Qwen 3.6 and Gemma 4 "Zombie Loops" (terminal thinking loops)

Posted by sid351@reddit | LocalLLaMA | View on Reddit | 27 comments

I've got to the point where I need some help.

I'm trying to run Qwen 3.6, and it will eventually fall into a loop where it's just outputting "/" symbols when it's "thinking". It just loops through spitting out / until the max tokens is hit so you see things like "Thinking: Some word ////////////////////////////". In my troubleshooting with Claude AI the term "zombie loop" is getting thrown around.

It doesn't seem time bound, as it doesn't happen on any sort of routine (not once over the weekend, 4 times today). Claude seems to think it's some mishandling of special characters, but I think that's junk, as it's not consistent and I've not found a way to trigger a Zombie loop deliberately.

I tried swapping over to Gemma 4, and the same "thinking" loop happened eventually, but it was with repeating words instead of the "/" character. This rules out the model.

This is the hardware I'm using:

I started off on LM Studio, had the issue there, so switched to Llama server (llama.cpp) a few weeks ago. I've updated to the latest release of llama.cpp (earlier today) and still see the issue.

I don't think it's related to the full context or cache, as I had a long (for me) OpenCode session this morning without any issues, then having it review a few new tickets (the initial incoming email) from FreshDesk caused the Zombie loop to happen.

Claude has got to the point where it insists this is due to the model being served some magical combination of special characters, but that sets off the "BS" alarm in my head.

Here's my current llama server argument list:

-m C:\LLM\Qwen3.6-35B-A3B-Q4_K_M.gguf
--fit-ctx 131072
--mlock
-ub 2048
-np 1
--top-k 20
--mmproj C:\LLM\mmproj\Qwen3.6-35B-A3B-GGUF\mmproj-F16.gguf
-ctv q4_0
-ctk q4_0
-a internal-alias
--metrics
--tensor-split 1,1
--no-mmap
--log-timestamps
--log-prefix
--jinja
--threads 10
--fit on
--fit-target 256
-fa on
--cache-ram 2048
-b 2048
--temp 1.0
--top-p 0.95
--min-p 0.0
--presence-penalty 1.5
--repeat-penalty 1.0
--reasoning-budget 2048
--host 0.0.0.0
--port 1234
--api-key [REDACTED...obviously...]

VRAM looks fine (tight, but fine) at GPU 0 @ 13.8/16 GB and GPU 1 @ 12/16GB in use. I think it's not 1:1 because the mmproj is getting loaded on GPU 0 (maybe?). I want to keep image processing live.

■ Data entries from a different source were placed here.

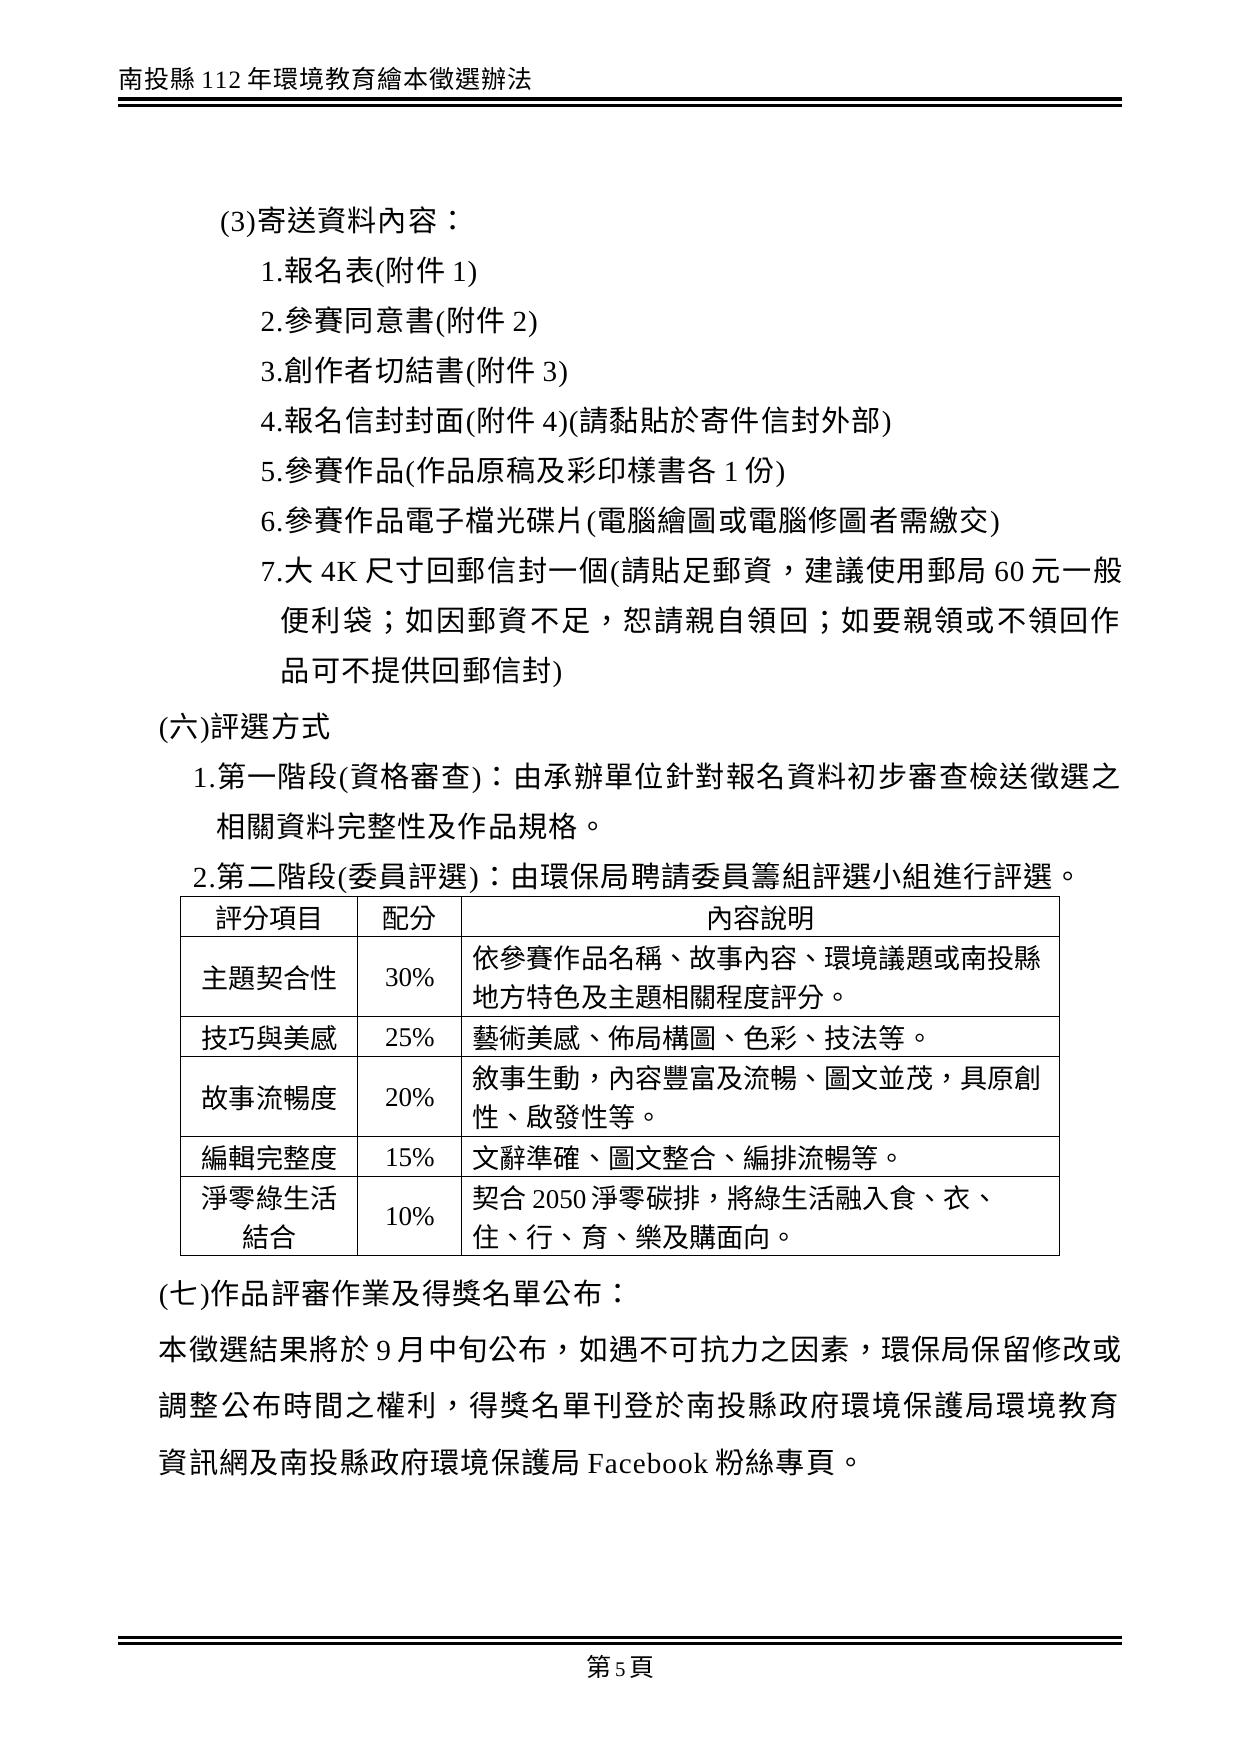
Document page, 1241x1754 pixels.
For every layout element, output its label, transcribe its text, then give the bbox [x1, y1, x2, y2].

table_cell 淨零綠生活結合 [181, 1177, 357, 1255]
table_cell 文辭準確、圖文整合、編排流暢等。 [462, 1137, 1059, 1176]
subtitle 1.第一階段(資格審查)：由承辦單位針對報名資料初步審查檢送徵選之相關資料完整性及作品規格。 [193, 746, 1122, 846]
subtitle 報名信封封面(附件4)(請黏貼於寄件信封外部) [260, 389, 1122, 439]
table_cell 10% [358, 1177, 461, 1255]
subtitle 參賽作品(作品原稿及彩印樣書各1份) [260, 439, 1122, 489]
table_header 評分項目 [181, 897, 357, 936]
subtitle 大4K尺寸回郵信封一個(請貼足郵資，建議使用郵局60元一般便利袋；如因郵資不足，恕請親自領回；如要親領或不領回作品可不提供回郵信封) [260, 539, 1122, 689]
subtitle (3)寄送資料內容： [220, 189, 1122, 239]
table_cell 主題契合性 [181, 937, 357, 1016]
table_cell 30% [358, 937, 461, 1016]
text 本徵選結果將於9月中旬公布，如遇不可抗力之因素，環保局保留修改或調整公布時間之權利，得獎名單刊登於南投縣政府環境保護局環境教育資訊網及南投縣政府環境保護局Facebook粉絲專頁。 [159, 1313, 1122, 1481]
subtitle (七)作品評審作業及得獎名單公布： [159, 1256, 1122, 1313]
subtitle 參賽同意書(附件2) [260, 289, 1122, 339]
table_cell 敘事生動，內容豐富及流暢、圖文並茂，具原創性、啟發性等。 [462, 1057, 1059, 1136]
table_header 內容說明 [462, 897, 1059, 936]
subtitle 報名表(附件1) [260, 239, 1122, 289]
table_cell 編輯完整度 [181, 1137, 357, 1176]
table_header 配分 [358, 897, 461, 936]
table_cell 依參賽作品名稱、故事內容、環境議題或南投縣地方特色及主題相關程度評分。 [462, 937, 1059, 1016]
table_cell 15% [358, 1137, 461, 1176]
subtitle 參賽作品電子檔光碟片(電腦繪圖或電腦修圖者需繳交) [260, 489, 1122, 539]
table_cell 技巧與美感 [181, 1017, 357, 1056]
table_cell 契合2050淨零碳排，將綠生活融入食、衣、住、行、育、樂及購面向。 [462, 1177, 1059, 1255]
subtitle (六)評選方式 [159, 689, 1122, 746]
table_cell 20% [358, 1057, 461, 1136]
table_cell 故事流暢度 [181, 1057, 357, 1136]
subtitle 創作者切結書(附件3) [260, 339, 1122, 389]
table_cell 藝術美感、佈局構圖、色彩、技法等。 [462, 1017, 1059, 1056]
table_cell 25% [358, 1017, 461, 1056]
subtitle 2.第二階段(委員評選)：由環保局聘請委員籌組評選小組進行評選。 [193, 846, 1122, 896]
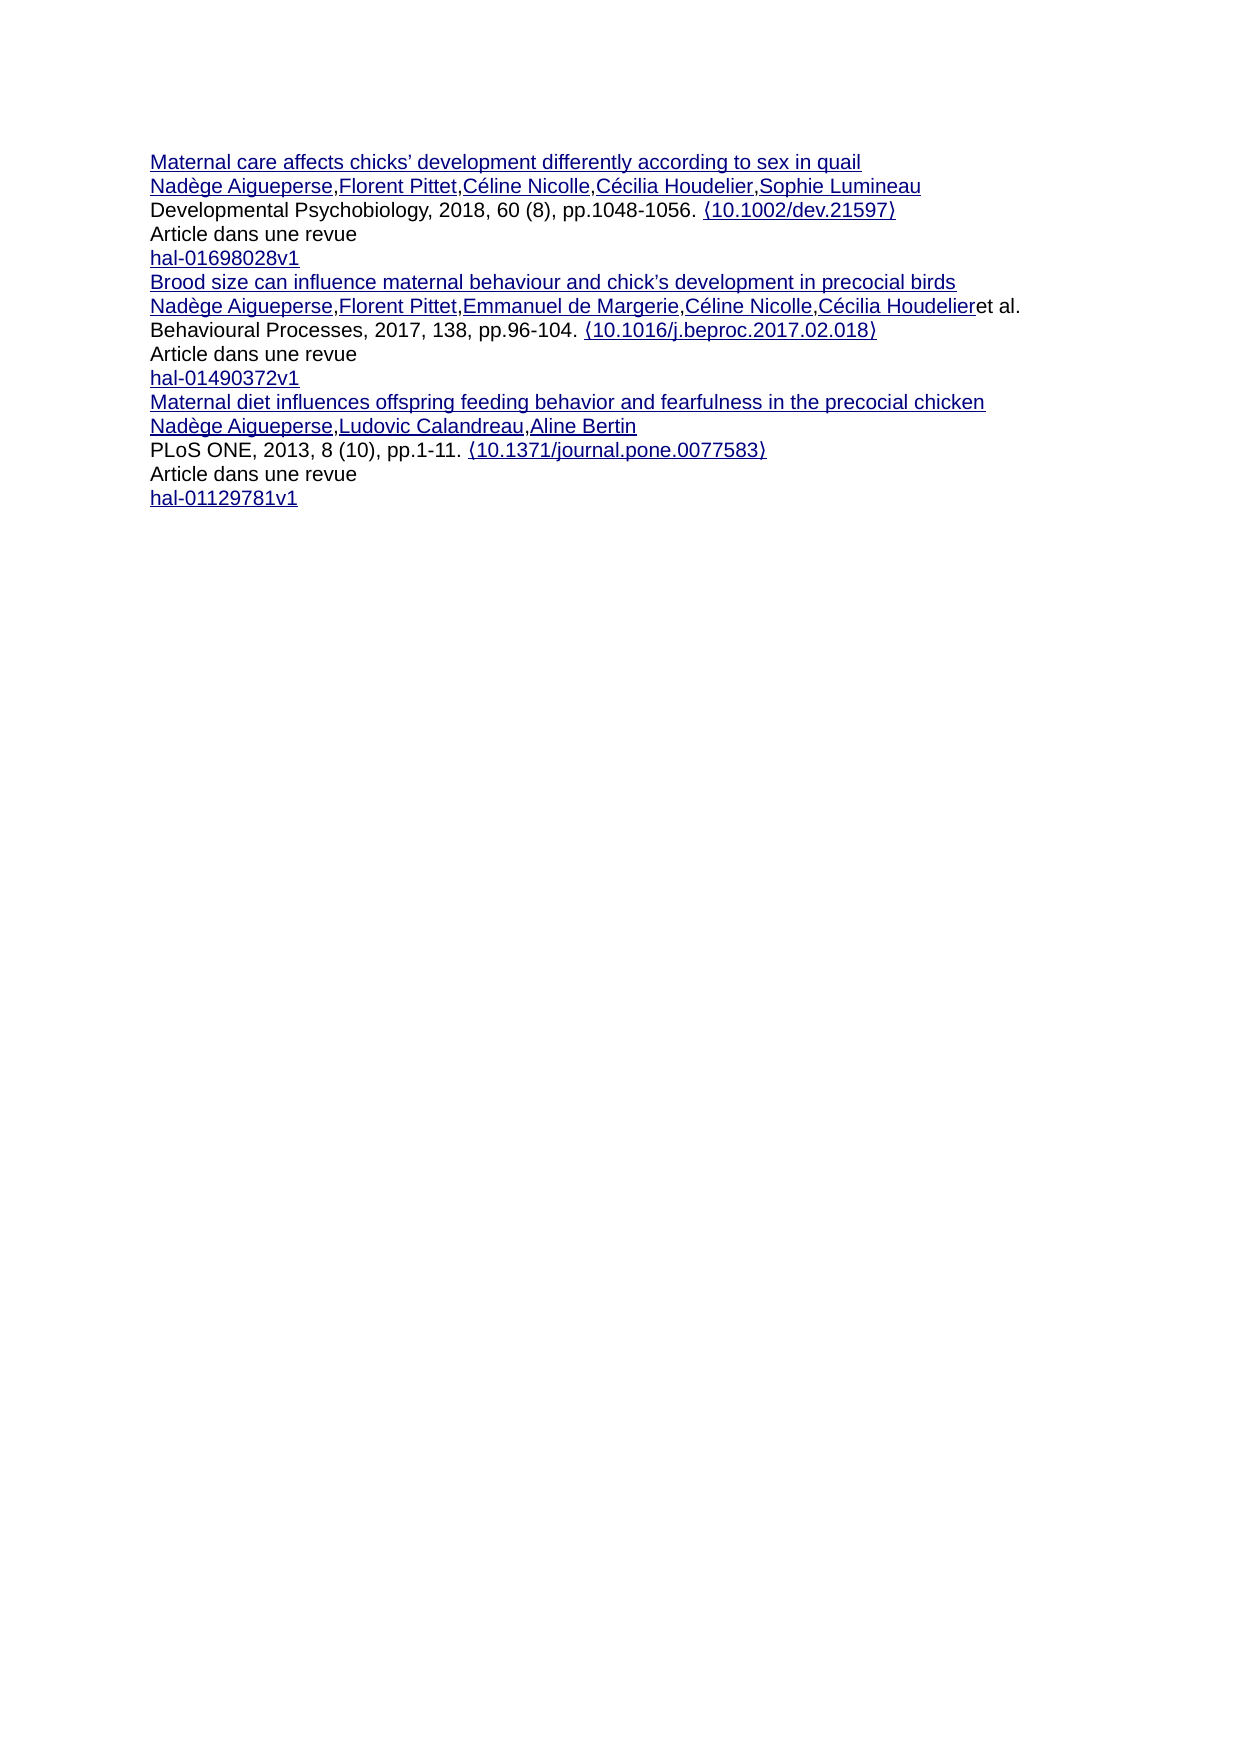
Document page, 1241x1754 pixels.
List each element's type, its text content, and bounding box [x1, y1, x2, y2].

table_cell Brood size can influence maternal behaviour and chick’s development in precocial birds Nadège Aigueperse,Florent Pittet,Emmanuel de Margerie,Céline Nicolle,Cécilia Houdelieret al. Behavioural Processes, 2017, 138, pp.96-104. ⟨10.1016/j.beproc.2017.02.018⟩ Article dans une revue hal-01490372v1 [150, 270, 1090, 389]
table_cell Maternal diet influences offspring feeding behavior and fearfulness in the precocial chicken Nadège Aigueperse,Ludovic Calandreau,Aline Bertin PLoS ONE, 2013, 8 (10), pp.1-11. ⟨10.1371/journal.pone.0077583⟩ Article dans une revue hal-01129781v1 [150, 390, 1090, 509]
table_cell Maternal care affects chicks’ development differently according to sex in quail Nadège Aigueperse,Florent Pittet,Céline Nicolle,Cécilia Houdelier,Sophie Lumineau Developmental Psychobiology, 2018, 60 (8), pp.1048-1056. ⟨10.1002/dev.21597⟩ Article dans une revue hal-01698028v1 [150, 150, 1090, 270]
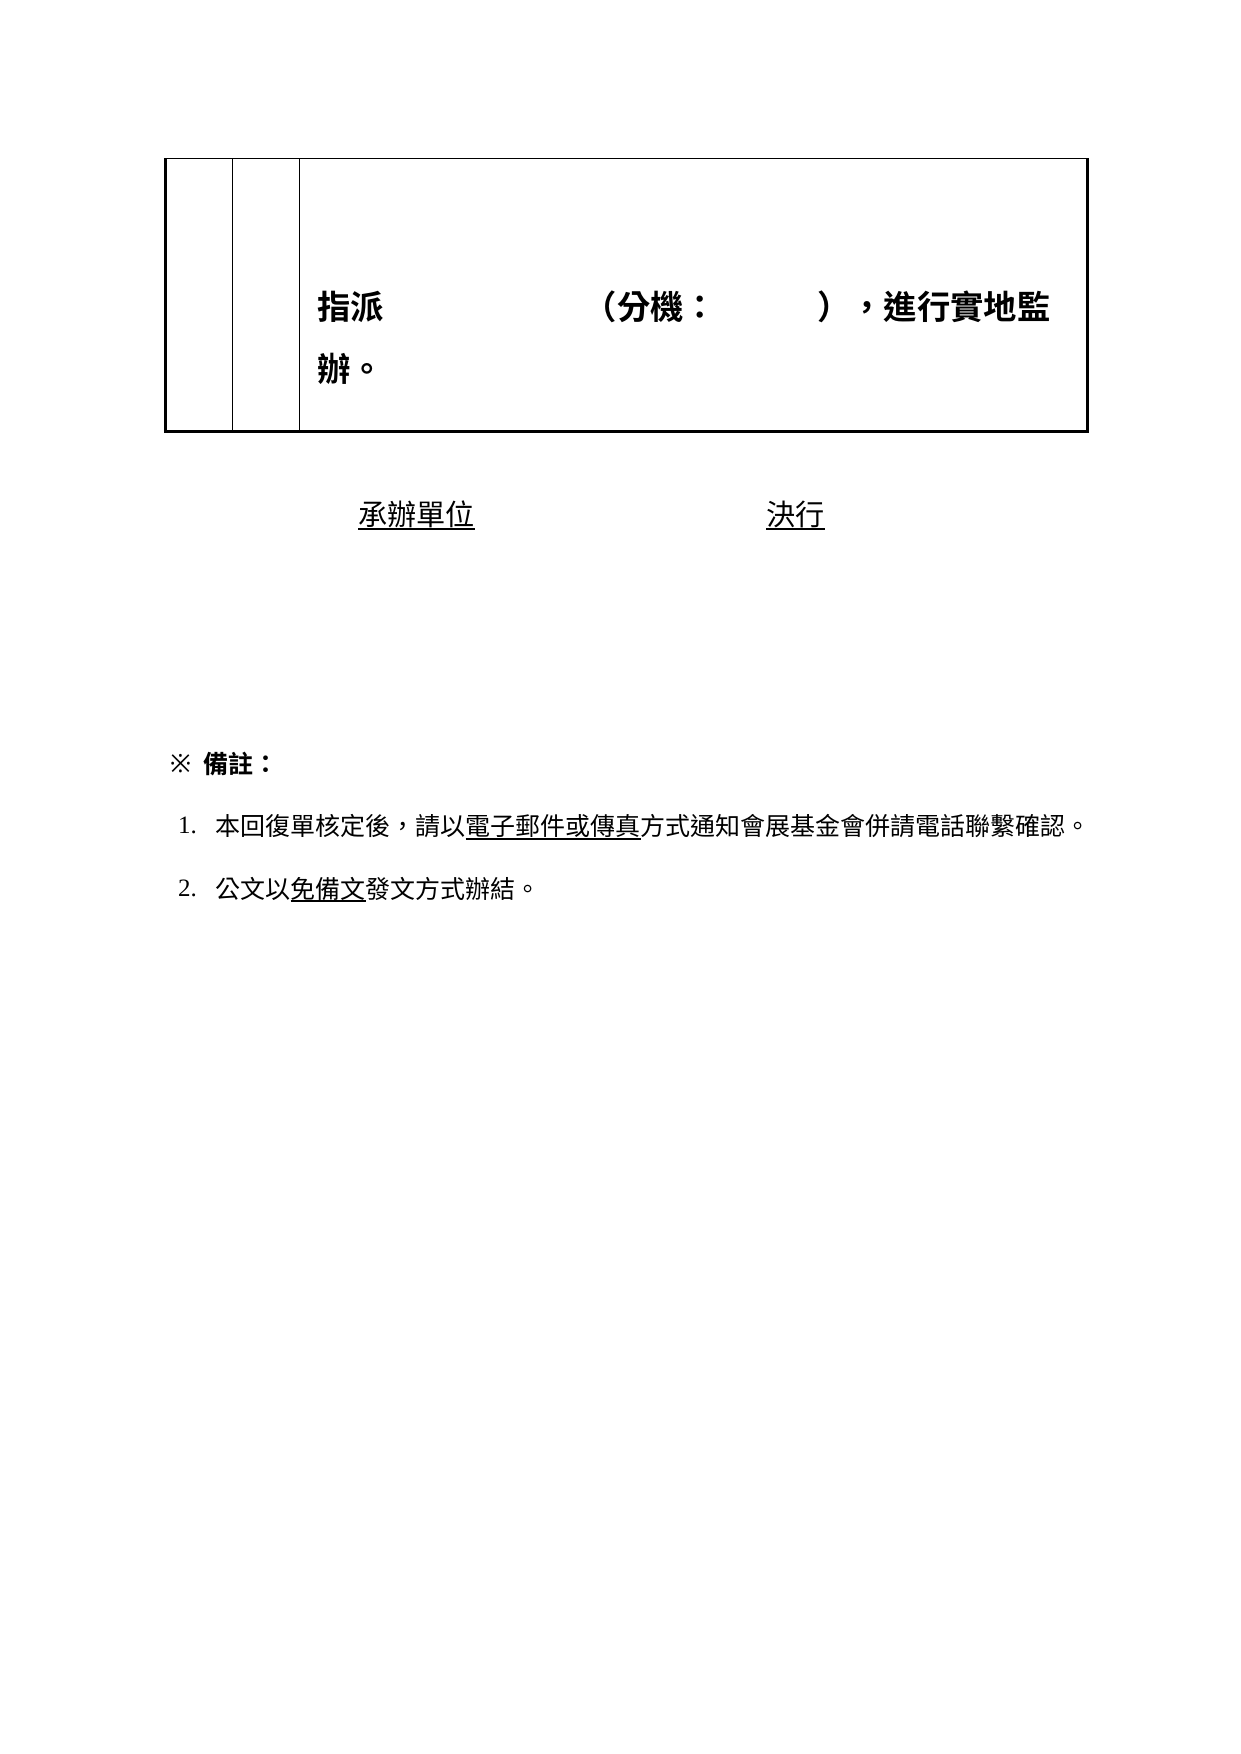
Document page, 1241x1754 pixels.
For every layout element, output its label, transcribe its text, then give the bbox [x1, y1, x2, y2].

table_cell [233, 159, 299, 430]
table_cell 指派 （分機： ），進行實地監辦。 [300, 159, 1086, 430]
list 備註： [165, 721, 1075, 783]
table_cell 承辦單位 決行 [165, 433, 1087, 710]
list 公文以免備文發文方式辦結。 [178, 846, 1075, 908]
table_cell [167, 159, 232, 430]
list 本回復單核定後，請以電子郵件或傳真方式通知會展基金會併請電話聯繫確認。 [178, 783, 1075, 846]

System RAM is golden at 10.1/64GB used, so I'm open to moving something that way if it helps stability.

When it's working, I'm getting \~ 90 t/s on average.

For now, I have a "health check" loop running before a prompt is sent (I'm using n8n self-hosted on another computer on the LAN to manage that), and if it fails, it restarts the llama server service. Quickly enough, the model is back up and running.

Has anyone got any ideas for a solid fix for this? I'm not after plasters/band-aids over axe wounds, I want to get this sorted. Even if that means having to go for a weaker Q.